Juliano Niklevicz 29 jul 2017, 23:57

No dia 29 de julho de 1979, há exatos 38 anos atrás, faleceu o filósofo marxista e ativista Herbert Marcuse. No dia de hoje se torna fundamental resgatar brevemente sua história e seu valor para os desafios que temos que enfrentar na esquerda socialista.
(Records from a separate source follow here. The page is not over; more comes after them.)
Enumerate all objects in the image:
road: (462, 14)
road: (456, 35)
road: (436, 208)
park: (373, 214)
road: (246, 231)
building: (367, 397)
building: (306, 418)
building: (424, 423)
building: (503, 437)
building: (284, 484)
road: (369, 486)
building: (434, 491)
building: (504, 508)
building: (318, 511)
Como um dos intelectuais mais importantes dos anos 60 e 70, Marcuse foi um tipo de filósofo tão raro quanto necessário aos dias atuais. Sua radicalidade, talvez, se deva mais às derrotas que vivenciou do que às suas vitórias. Aos vinte anos de idade, participou de uma sublevação revolucionária que ficou conhecida como a revolta espartaquista, que acabou sendo brutalmente reprimida e derrotada, tendo seus principais líderes, Rosa Luxemburgo e Karl Liebknecht, assassinados. Esse fato marcou a vida de Marcuse. A partir de então, voltou a dedicar-se ao trabalho acadêmico, sem, no entanto, abandonar a luta política. Observando seu percurso filosófico e político, é nítido como a experiência de juventude sob o horizonte revolucionário da época gerou uma convicção na mudança radical da sociedade que o acompanhou até o fim da vida. Entre os teóricos de Frankfurt, da nomeada “teoria crítica”, pode-se dizer que Marcuse foi o único a manter acesa a chama da revolução como guia de sua produção conceitual, e também como guia da sua prática.
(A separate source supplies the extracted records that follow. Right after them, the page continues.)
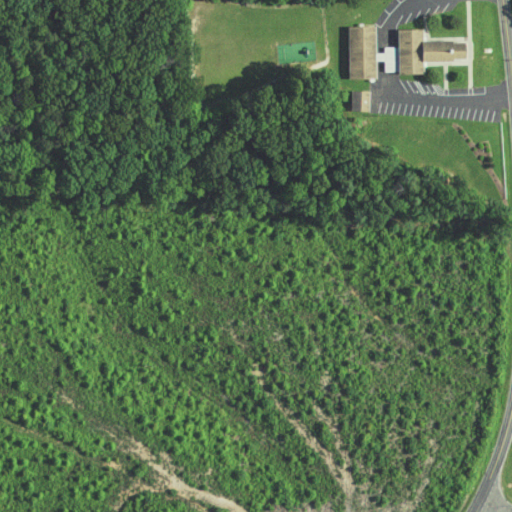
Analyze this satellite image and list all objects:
building: (382, 45)
building: (346, 93)
road: (510, 258)
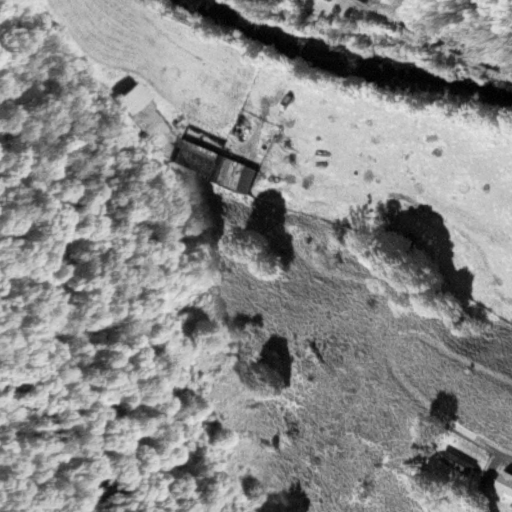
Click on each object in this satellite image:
road: (438, 37)
river: (375, 57)
building: (136, 100)
building: (215, 166)
road: (494, 459)
building: (457, 463)
building: (505, 484)
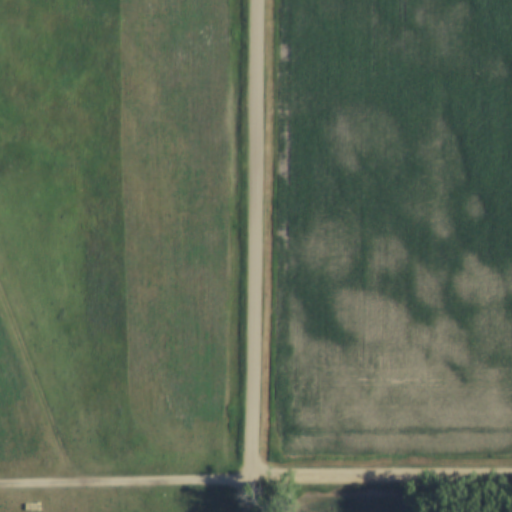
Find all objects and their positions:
road: (261, 256)
road: (380, 477)
road: (125, 481)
Isso não é pouco, pois, se tomarmos os filósofos descendentes de Marx, a regra básica de que é necessário transformar o mundo ao invés de apenas interpretá-lo, talvez seja a mais descumprida de todas. Essa é, aliás, uma questão deveras difícil de responder: como é possível que alguém se considere marxista e encontre coerência e alento no trabalho acadêmico e intelectual distanciado da prática coletiva de mudar o mundo? Talvez seja possível dizer que, se você conhece alguém assim, avise-o para voltar algumas casas e começar de novo, pois, de fato, não entendeu nada de marxismo.
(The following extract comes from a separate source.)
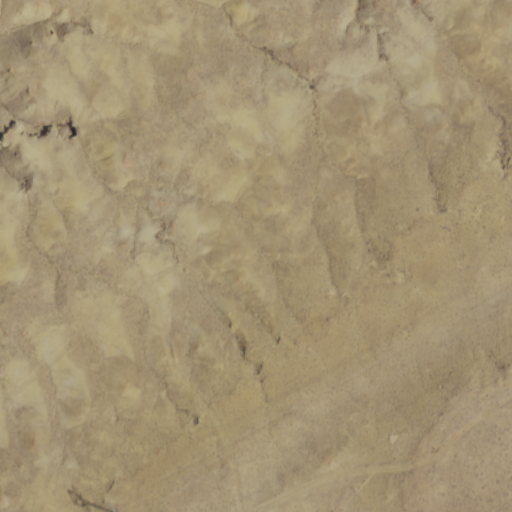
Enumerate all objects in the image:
power tower: (123, 505)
Herbert Marcuse, de fato, não é um destes. Como um dos intelectuais que, ao lado de Antônio Gramsci, conseguiu estabelecer uma relação produtiva entre a teoria e a prática revolucionária, Marcuse tem muito a nos ensinar sobre a potência e as limitações dos movimentos que estão influenciando fortemente a política contemporânea, tais como os movimentos feminista, negro, ambientalista e de juventude. Mas porque sabemos tão pouco de Marcuse? Bem, é comum que tais intelectuais que não se contentam com os muros da universidade sejam vistos pela dita “academia” como portadores de um pensamento “menos rigoroso”. Isso também ocorreu com Marcuse, basta ver a evidente exclusão do seu pensamento dos currículos das universidades brasileiras, nas traduções mais procuradas, na falta de incentivo de recepção de sua obra. O problema se torna ainda pior quando, tais intelectuais, se misturam com estudantes e movimentos radicais envolvidos com ocupações, movimento feminista, negro, grupos ambientalistas, participando de aulas públicas, formações políticas, debatendo estratégia e tática da mudança social etc. Aí, de fato, a coisa complica na academia e fora dela.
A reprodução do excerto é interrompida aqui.